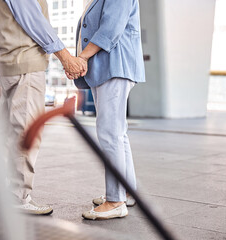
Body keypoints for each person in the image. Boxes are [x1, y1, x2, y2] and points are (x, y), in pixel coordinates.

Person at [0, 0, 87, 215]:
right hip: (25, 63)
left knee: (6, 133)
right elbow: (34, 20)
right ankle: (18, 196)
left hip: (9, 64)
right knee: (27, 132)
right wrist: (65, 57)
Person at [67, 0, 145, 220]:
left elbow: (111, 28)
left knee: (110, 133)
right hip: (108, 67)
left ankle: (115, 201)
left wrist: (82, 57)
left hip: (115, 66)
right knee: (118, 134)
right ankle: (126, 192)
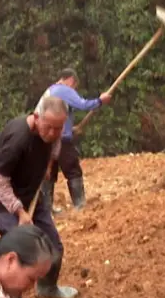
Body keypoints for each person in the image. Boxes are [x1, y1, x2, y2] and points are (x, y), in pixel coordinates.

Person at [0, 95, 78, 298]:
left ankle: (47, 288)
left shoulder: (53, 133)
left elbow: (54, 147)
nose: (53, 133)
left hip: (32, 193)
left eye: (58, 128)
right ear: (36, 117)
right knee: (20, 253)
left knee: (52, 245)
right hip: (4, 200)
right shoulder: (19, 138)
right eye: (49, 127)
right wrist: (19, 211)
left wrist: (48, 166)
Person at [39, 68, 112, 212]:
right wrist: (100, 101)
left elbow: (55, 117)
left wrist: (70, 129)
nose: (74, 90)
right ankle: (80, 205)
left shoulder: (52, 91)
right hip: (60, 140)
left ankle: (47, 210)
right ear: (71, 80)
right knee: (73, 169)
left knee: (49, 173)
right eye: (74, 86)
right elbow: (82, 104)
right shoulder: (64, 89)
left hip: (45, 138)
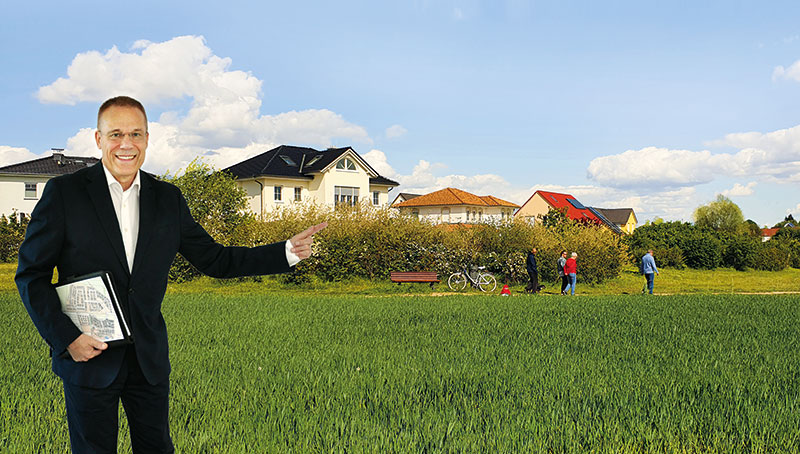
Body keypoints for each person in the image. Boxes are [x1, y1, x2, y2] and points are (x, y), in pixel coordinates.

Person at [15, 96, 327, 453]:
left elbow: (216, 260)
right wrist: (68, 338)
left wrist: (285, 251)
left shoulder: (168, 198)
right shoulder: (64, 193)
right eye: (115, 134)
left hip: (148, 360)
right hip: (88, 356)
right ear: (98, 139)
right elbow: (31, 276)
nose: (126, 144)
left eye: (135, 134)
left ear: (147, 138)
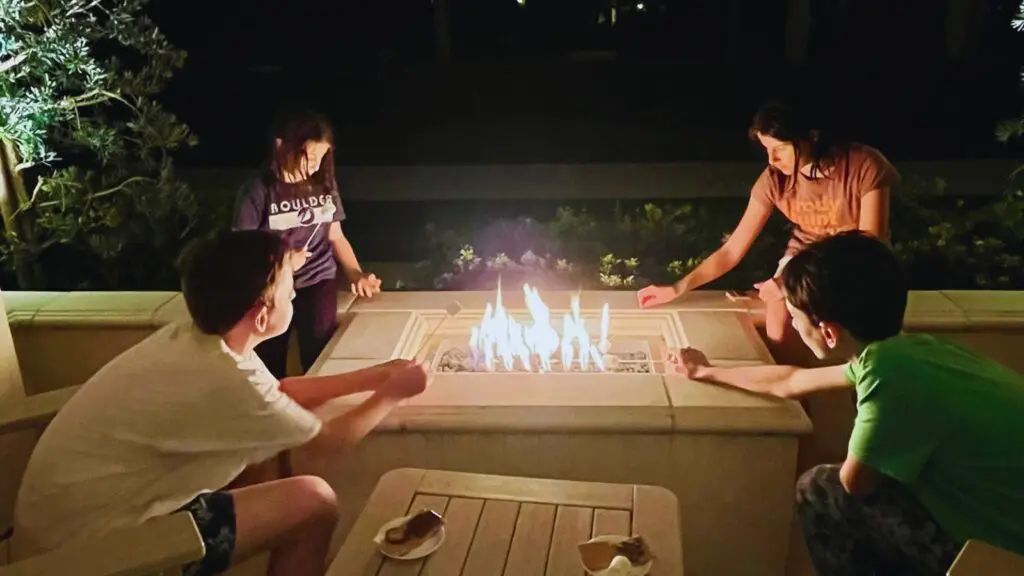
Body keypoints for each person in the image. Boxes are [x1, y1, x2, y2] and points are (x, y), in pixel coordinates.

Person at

^^^^^^^^

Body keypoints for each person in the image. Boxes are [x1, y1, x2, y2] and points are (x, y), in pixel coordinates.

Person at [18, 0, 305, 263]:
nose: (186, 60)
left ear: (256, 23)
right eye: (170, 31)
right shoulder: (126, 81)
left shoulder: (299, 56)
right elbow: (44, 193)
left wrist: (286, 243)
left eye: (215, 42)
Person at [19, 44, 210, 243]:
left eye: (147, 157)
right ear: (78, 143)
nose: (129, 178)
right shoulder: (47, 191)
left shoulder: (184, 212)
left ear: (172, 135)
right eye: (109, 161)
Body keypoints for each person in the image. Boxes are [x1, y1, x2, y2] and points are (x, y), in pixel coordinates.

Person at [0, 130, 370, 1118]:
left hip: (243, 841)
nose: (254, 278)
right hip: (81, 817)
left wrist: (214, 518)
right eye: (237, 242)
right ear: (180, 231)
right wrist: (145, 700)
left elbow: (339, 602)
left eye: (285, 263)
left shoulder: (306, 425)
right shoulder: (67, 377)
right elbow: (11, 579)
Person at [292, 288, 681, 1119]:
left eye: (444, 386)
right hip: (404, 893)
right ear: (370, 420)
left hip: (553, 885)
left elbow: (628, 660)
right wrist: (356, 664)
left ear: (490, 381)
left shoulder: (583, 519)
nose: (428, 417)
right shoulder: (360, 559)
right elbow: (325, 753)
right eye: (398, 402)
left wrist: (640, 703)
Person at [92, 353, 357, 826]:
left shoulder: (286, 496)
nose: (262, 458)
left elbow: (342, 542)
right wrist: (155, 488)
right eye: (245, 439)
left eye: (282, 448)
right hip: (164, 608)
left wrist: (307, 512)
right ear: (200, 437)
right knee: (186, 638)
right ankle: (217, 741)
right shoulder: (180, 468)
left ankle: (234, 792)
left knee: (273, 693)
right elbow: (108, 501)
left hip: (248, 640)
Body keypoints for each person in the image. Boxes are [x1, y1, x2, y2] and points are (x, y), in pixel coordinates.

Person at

^^^^^^^^

◆ Work instructions:
Every line of the listing above that includes "nose" should be copied out.

◆ Finished exercise:
nose: (53, 133)
nose: (74, 90)
nose: (126, 144)
nose: (186, 60)
nose: (129, 178)
nose: (254, 278)
nose: (428, 417)
nose: (262, 458)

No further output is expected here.